Eu me lembro do dia do diagnostico, eu era pequena, tinha oito anos, mamãe tinha começado a apresentar sintomas que eu era nova demais para entender, mas eu era bastante inteligente, mais até do que algumas crianças muito mais velhas que eu era naquela época, então sabia que tinha que ligar para o hospital, caso algo estranho acontecesse com a saúde de alguém. Eu liguei para 911 e quando a ambulância chegou, ficou surpresa de encontrar uma criança de oito anos segurando uma criança de dois anos e explicando para uma adulta de trinta e um anos com olheiras gigantes ( mesmo que não a fizessem menos bonita ) o que estavam fazendo do lado de fora.

FLASHBACK ON

 

 

 

Eu sei que tem algo errado com a mamãe, são tantos médicos, do que será que eles estão falando? Rose está dormindo então acho que posso que ir até lá e ver o que está acontecendo.

- Nos temos de fazer mas alguns testes, ela tem duas filhas- disse o primeiro médico.

- É Alzheimer, não tem duvida, outro teste não vai mudar isso, a mulher é louca, pirada, seria um perigo para as próprias filhas se saísse deste hospital. Temos de chamar o serviço social- Disse o segundo médico. Eu queria chorar, mas tinha de ser forte, por Rose e pela minha mãe.

- Não podem chamar o serviço social até que se prove que não há parentes próximos mais velhos que possam assumir a guarda dos menores em questão - Eu falei. Não sabia de onde tudo aquilo tinha vindo, mas pareceu assustar os médicos o bastante para que eles saíssem do local, o que me deu tempo o suficiente para que eu não fosse eu mesma de novo, algo pareceu me possuir, tudo o que eu sei é que eu invadi um lugar, pesquisei alguma coisa, imprimi essa coisa, e enganei mamãe para assinar o papel. Mais tarde descobri que sem querer, eu tinha falsificado um documento de emancipação.
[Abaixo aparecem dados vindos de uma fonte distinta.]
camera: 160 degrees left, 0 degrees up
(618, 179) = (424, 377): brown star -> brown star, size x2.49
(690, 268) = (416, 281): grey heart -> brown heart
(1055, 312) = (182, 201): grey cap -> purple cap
Mas isso não é tão importante agora, o importante é que um tempo depois eu estava em uma sala com uma médica.

- Olá querida. -Ela disse docemente sorrindo.

- Oi moça. - eu respondi timidamente.

- Então, onde está seu pai?- Ela perguntou.

- Eu não sei, mamãe nunca me mostrou o papai -Respondi para ela.

- Você tem algum vovô ou vovó?-Perguntou sorrindo.

- Mamãe disse que eles estão no céu, mas nunca me disse como chega lá- respondi meio chateada.

- Ok, mas e um titio ou titia? Você tem? - Ela perguntou

- Não, somos só eu mamãe e Rose- Eu respondi novamente.

- Tudo bem, nós vamos te levar até aquela moça legal e ela vai levar você e Rose para tomar um sorvete, tudo bem?- Ela disse sorrindo. Eu percebi que aquele não era um sorriso de verdade, e, do nada, eu não era eu de novo.

- Não. -Eu (ou quase) disse simplesmente.

- Desculpe, como?- Ela disse confusa. - Tudo bem ,se não gosta de sorvete, ela pode... - Ela foi cortada por mim (ou quase)

- Eu sei quem ela é, ela é do serviço social, e ela vai levar a mim e a Rose, e vai ser só questão de tempo até sermos separadas no sistema falho. - Eu falei e ela me olhou chocada.- Vocês chamaram o serviço social para duas crianças, mas cometeram o erro de não alegar insanidade, "o que uma criança de oito anos poderia fazer não é mesmo?" Bem eu vou te responder, a criança de oito anos fez a mãe com Alzheimer assinar os papeis de emancipação e se tornou legalmente capaz de cuidar da mãe e da irmã mais nova, tomei estas medidas quando ouvi dois médicos da sua equipe conversando sobre a Alzheimer da minha mãe. - Ela me encarava mais do que chocada.- Você não precisa me dizer as opções de tratamento para minha mãe, eu sei que Alzheimer é uma das doenças com as quais a ciência falhou, e que não existe uma cura, e que seu estado vai se deteriorar até que chegue um ponto em que ela não vai se lembrar como se respira sozinha, e então o seu sofrimento acabe.- Eu falei e não esperei para sair pela porta, desviar da assistente social, pegar Rose, ajudar minha mãe a se levantar e ir para casa para finalmente, voltar a ser eu.